READING TEXT:

Discovery of the Potent Phosphoinositide 3-Kinase δ (PI3 K δ) Inhibitors

The PI3K delta plays a pivotal role in regulating immune cell function and has recently emerged as a promising therapeutic target in treating various diseases, which draw more and more attention to discover potent PI3K delta inhibitors in recent years. Starting from structure-based drug design, a series of derivatives were designed and synthesized as new chemotypes of PI3K delta inhibitors. The potential compounds were structurally optimized by interaction showed in docking study. In cell-free kinase activity assays, Homogeneous Time-Resolved Fluorescence Assay (HTRF) method was performed for evaluating the inhibitory activities against PI3K delta. Interestingly, the representative compound 4 exhibited potent PI3K delta activity (IC50=72 nM), which is comparable to that of positive compound TGR1202. Furthermore, compound 4 showed 15-fold water solubility than TGR1202. In addition, the tests of compound 4 on anti-cancer activity against jeko-1 cancer cell line and cytotoxicity against peripheral blood mononuclear cell (PBMC) suggested high inhibition activity and low toxicity respectively. A series of experiments indicated that compound 4 possessed novel chemical structure and high-efficiency PI3K delta inhibition activity, deserving further structural optimization to develop highly potent PI3K delta inhibitors.

TASK PROMPT: Decide whether each statement agrees with the abstract on PI3K delta inhibitors, answering yes or no and quoting the deciding words from the abstract: 1. Compound 4 had an IC50 of 72 nM against PI3K delta. 2. Compound 4 was less soluble in water than TGR1202. 3. The HTRF method was used to evaluate inhibitory activity against PI3K delta.

Stored data:
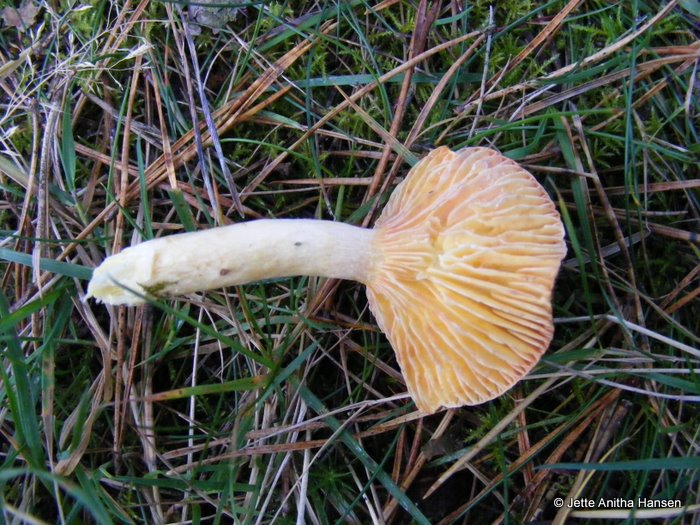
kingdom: Fungi
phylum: Basidiomycota
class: Agaricomycetes
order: Agaricales
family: Hygrophoraceae
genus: Hygrophorus
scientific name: Hygrophorus hypothejus
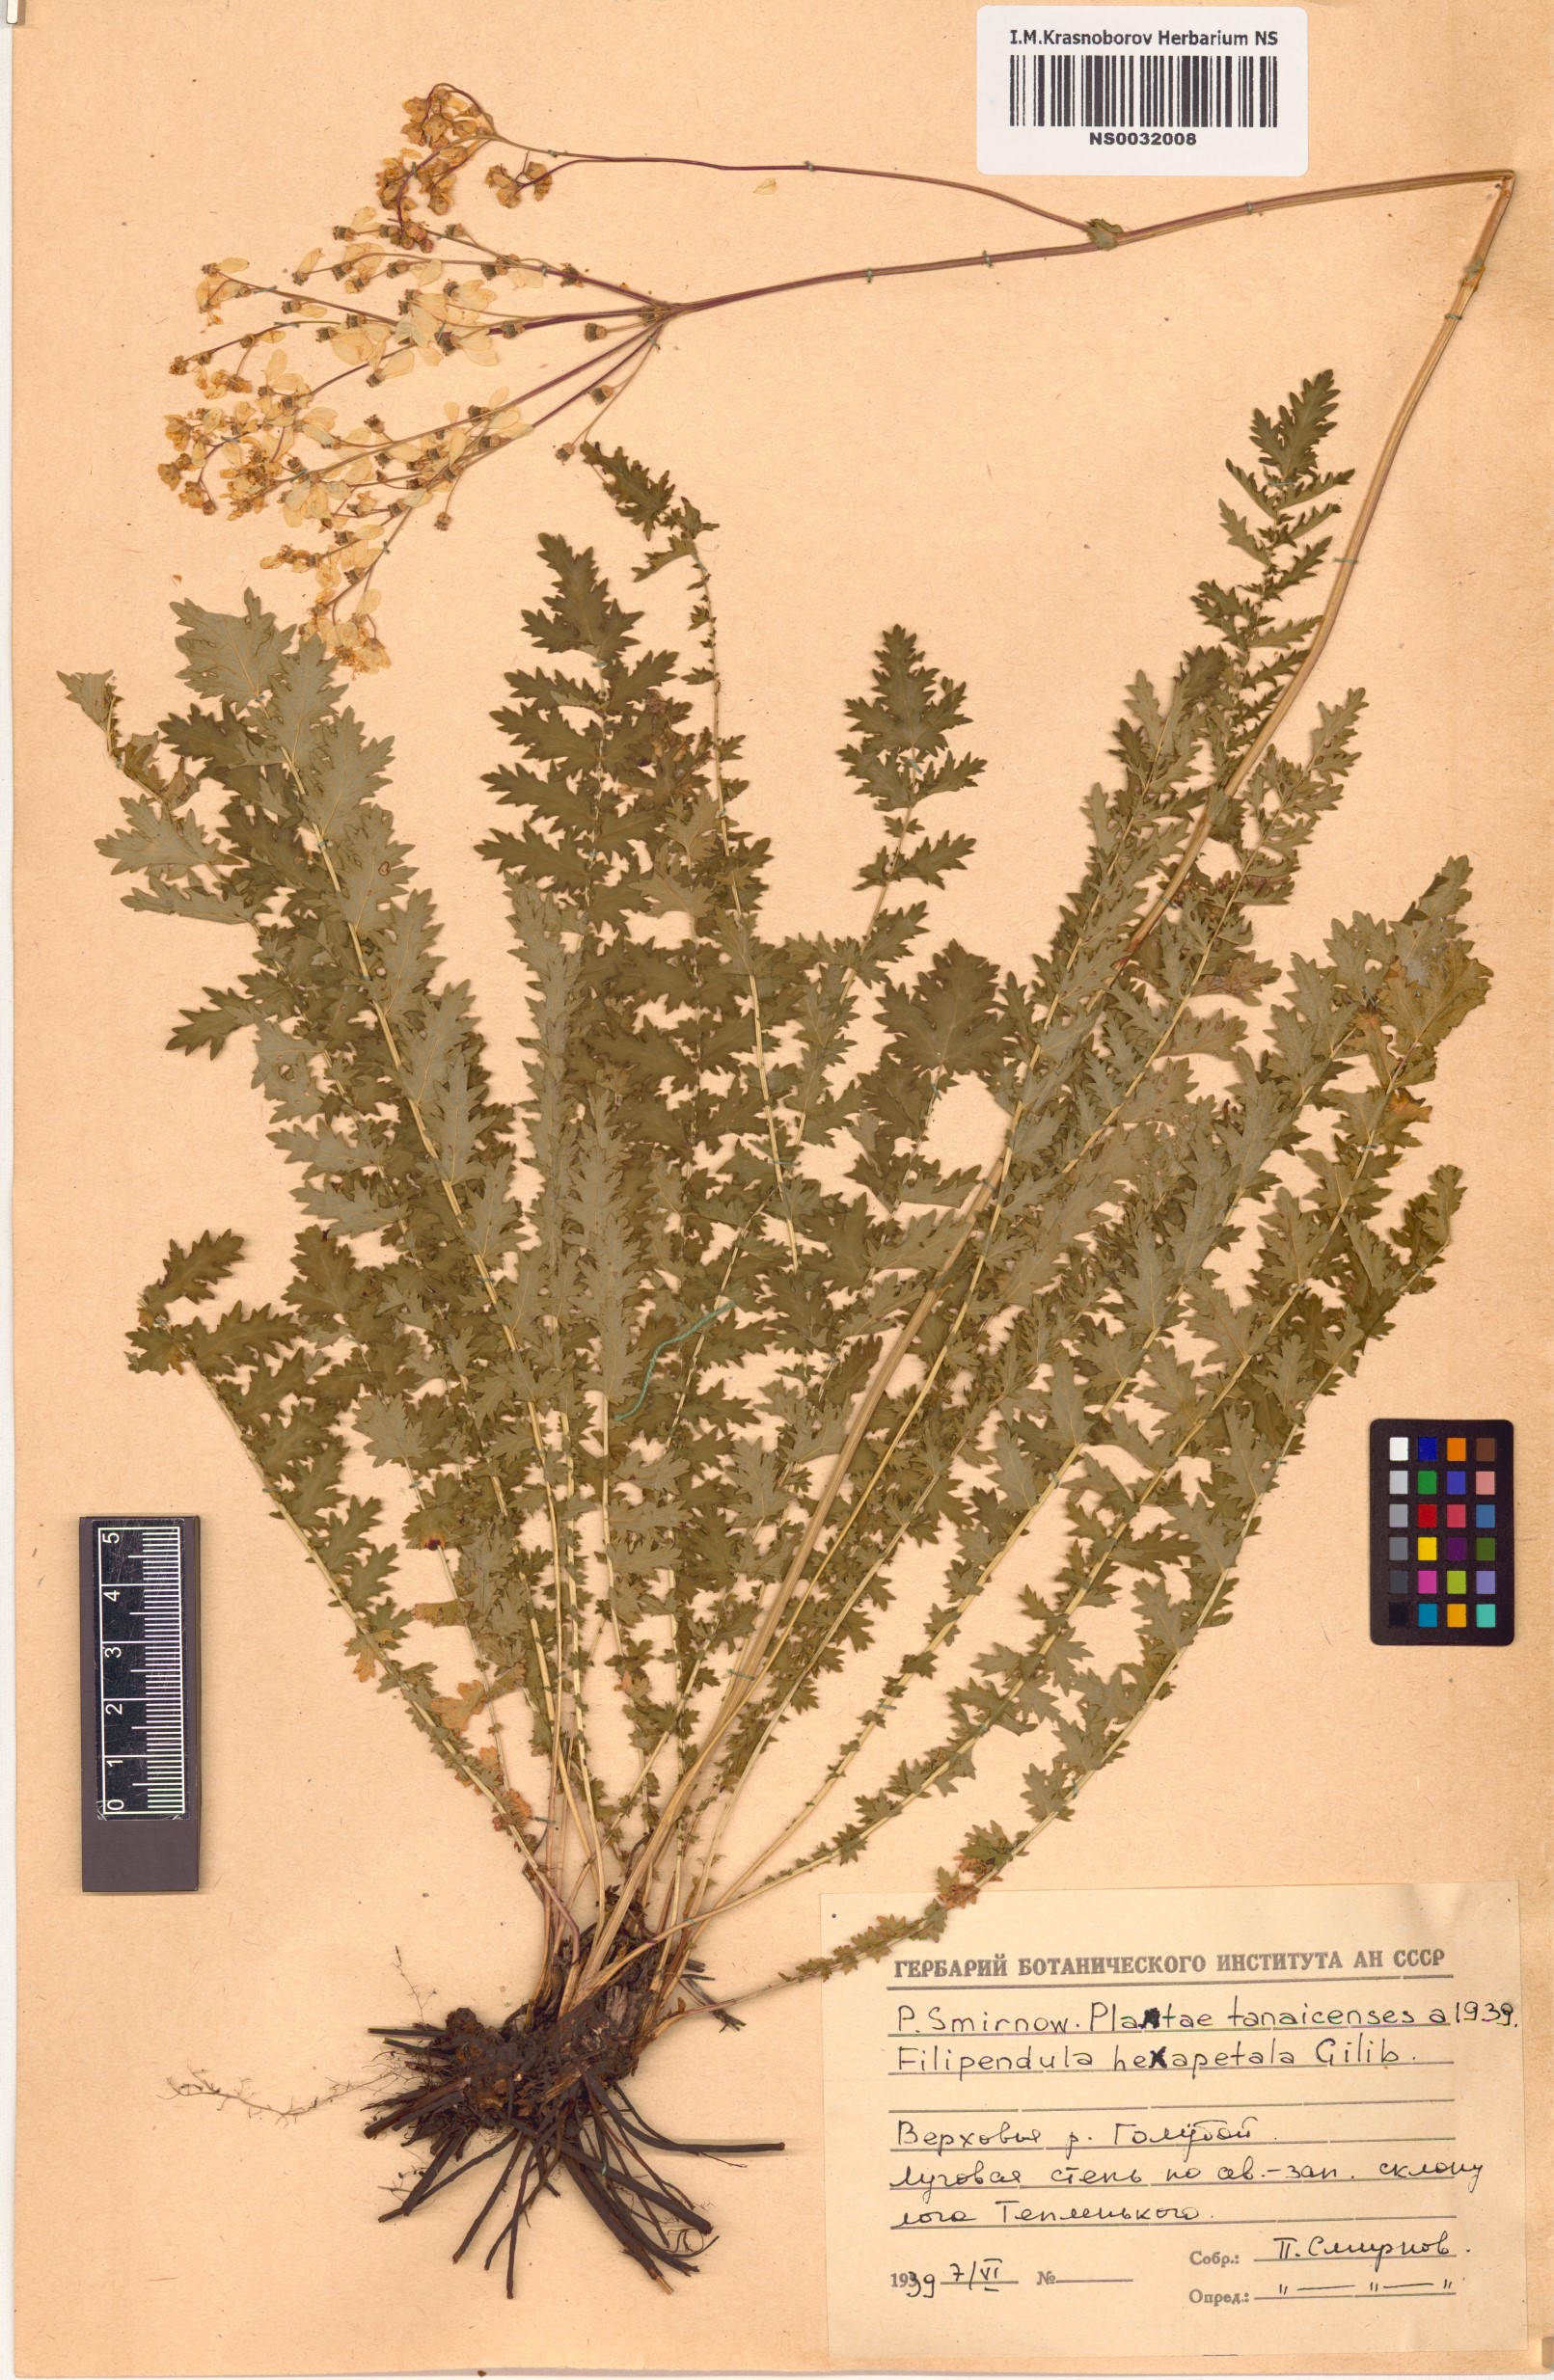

FINISHED EXERCISE:
1. Yes: "the representative compound 4 exhibited potent PI3K delta activity (IC50=72 nM)"
2. No: "compound 4 showed 15-fold water solubility than TGR1202"
3. Yes: "Homogeneous Time-Resolved Fluorescence Assay (HTRF) method was performed for evaluating the inhibitory activities against PI3K delta"